Impact of Greater Access to Health Information
Given that health information is one of the most highly sought after types of information on the web, the impact of successful implementation of our public access plans is likely to be significant. We anticipate our public access efforts will augment the over 3 million papers that are currently available to the public through PMC. Our requirements will add to this repository an estimated 110,000 peer-reviewed scholarly articles authored by HHS-funded researchers each year. This is just the tip of the iceberg. As a result of the partnerships we have established with many of the leading scientific publishers, additional journal articles are being voluntarily added to PMC. As the contents of PMC grow and diversify, we anticipate that it will create yet more opportunities for new connections to be made among disparate fields of scientific inquiry, and new types of knowledge and insights that can benefit health and healthcare. We expect it will allow for faster dissemination of research results into products, services and clinical practices that can improve healthcare.

We expect the new requirements for data sharing will be highly impactful, not only in terms of follow-on research that can be enabled, but also for ensuring the integrity of the scientific enterprise through allowing others to confirm the reproducibility of any published experiment. By ensuring that all publicly released research data is provided in open, machine-readable formats that can easily be accessed for computational analysis and machine-learning, it is our hope that we can help realize the promise of ‘big data' in medicine and healthcare.

Next Steps for Public Access
A major focus over the coming year will be the policy development processes necessary to turn these plans into practice. Several agencies, such as FDA, AHRQ and ASPR, will be developing public access policies for the first time. Other agencies, such as NIH and CDC, will be updating existing policies.
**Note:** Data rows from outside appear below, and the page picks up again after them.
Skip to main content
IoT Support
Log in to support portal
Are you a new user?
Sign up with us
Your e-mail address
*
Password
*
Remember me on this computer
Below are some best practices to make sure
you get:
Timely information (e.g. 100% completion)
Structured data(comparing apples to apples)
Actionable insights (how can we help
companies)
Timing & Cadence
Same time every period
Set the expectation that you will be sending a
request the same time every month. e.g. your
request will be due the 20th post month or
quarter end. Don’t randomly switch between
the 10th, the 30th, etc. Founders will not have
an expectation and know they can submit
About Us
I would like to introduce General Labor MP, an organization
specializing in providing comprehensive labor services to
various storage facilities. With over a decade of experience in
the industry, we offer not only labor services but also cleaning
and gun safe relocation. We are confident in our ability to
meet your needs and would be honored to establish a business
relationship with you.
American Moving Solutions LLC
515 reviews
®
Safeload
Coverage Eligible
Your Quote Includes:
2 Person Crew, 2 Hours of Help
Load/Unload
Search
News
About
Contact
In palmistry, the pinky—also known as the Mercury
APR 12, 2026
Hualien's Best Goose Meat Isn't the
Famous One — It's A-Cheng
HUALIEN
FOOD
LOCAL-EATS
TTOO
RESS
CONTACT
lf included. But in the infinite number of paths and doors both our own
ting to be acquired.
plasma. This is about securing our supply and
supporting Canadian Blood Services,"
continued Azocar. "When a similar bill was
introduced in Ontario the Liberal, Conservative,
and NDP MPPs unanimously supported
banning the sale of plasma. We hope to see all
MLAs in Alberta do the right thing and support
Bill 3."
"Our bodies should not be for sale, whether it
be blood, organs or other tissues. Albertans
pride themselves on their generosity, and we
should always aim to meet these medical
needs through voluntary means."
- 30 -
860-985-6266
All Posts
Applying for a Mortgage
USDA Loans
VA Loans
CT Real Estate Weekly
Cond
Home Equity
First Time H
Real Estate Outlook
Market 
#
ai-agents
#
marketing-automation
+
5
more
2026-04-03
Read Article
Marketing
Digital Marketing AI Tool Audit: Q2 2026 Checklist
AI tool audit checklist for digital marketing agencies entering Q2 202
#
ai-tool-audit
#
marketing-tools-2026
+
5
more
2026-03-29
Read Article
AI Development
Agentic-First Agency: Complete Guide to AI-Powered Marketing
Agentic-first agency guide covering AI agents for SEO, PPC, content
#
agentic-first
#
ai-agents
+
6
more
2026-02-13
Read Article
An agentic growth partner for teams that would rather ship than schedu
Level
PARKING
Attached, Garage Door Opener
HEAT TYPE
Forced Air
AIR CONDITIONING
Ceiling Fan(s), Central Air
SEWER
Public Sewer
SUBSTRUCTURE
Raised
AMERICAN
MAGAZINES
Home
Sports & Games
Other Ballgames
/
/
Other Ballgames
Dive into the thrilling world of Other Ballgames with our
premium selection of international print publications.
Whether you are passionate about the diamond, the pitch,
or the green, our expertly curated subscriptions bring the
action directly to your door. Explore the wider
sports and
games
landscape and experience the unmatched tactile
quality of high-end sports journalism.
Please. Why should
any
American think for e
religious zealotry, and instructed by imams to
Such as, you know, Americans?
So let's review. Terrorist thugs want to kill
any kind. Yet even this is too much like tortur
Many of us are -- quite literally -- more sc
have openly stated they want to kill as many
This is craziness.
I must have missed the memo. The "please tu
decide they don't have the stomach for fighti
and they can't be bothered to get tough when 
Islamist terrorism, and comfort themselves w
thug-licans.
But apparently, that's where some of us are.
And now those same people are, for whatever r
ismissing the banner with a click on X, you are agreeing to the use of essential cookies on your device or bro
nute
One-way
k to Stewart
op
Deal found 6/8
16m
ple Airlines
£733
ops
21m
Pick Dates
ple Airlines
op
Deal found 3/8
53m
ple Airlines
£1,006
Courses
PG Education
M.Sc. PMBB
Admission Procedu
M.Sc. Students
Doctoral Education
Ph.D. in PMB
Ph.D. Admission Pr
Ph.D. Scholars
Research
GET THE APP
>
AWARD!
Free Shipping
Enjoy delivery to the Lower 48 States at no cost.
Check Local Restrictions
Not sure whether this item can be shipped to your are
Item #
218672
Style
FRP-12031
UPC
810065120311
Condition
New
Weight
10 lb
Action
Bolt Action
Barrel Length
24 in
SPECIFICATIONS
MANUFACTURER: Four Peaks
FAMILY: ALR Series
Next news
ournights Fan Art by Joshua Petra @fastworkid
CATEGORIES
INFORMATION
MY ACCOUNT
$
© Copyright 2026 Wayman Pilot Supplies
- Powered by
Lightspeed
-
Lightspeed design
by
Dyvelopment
In parallel with the policy development efforts, we will be working to integrate new partners into PMC, which will include new segments of the publishing and research communities.

Over the next year, we will continue our efforts to explore how we can develop the infrastructure necessary to support data linkages across HHS, and facilitate the public's ability to locate and access data published by our funded researchers.

Outreach and communications to our partners, both internal and external, will be critical to the success of our public access efforts. We look forward to working together with all of the stakeholders to increase the usability of health research funded by HHS, and to creating an information ecosystem that will catalyze improvements in health and healthcare for all Americans.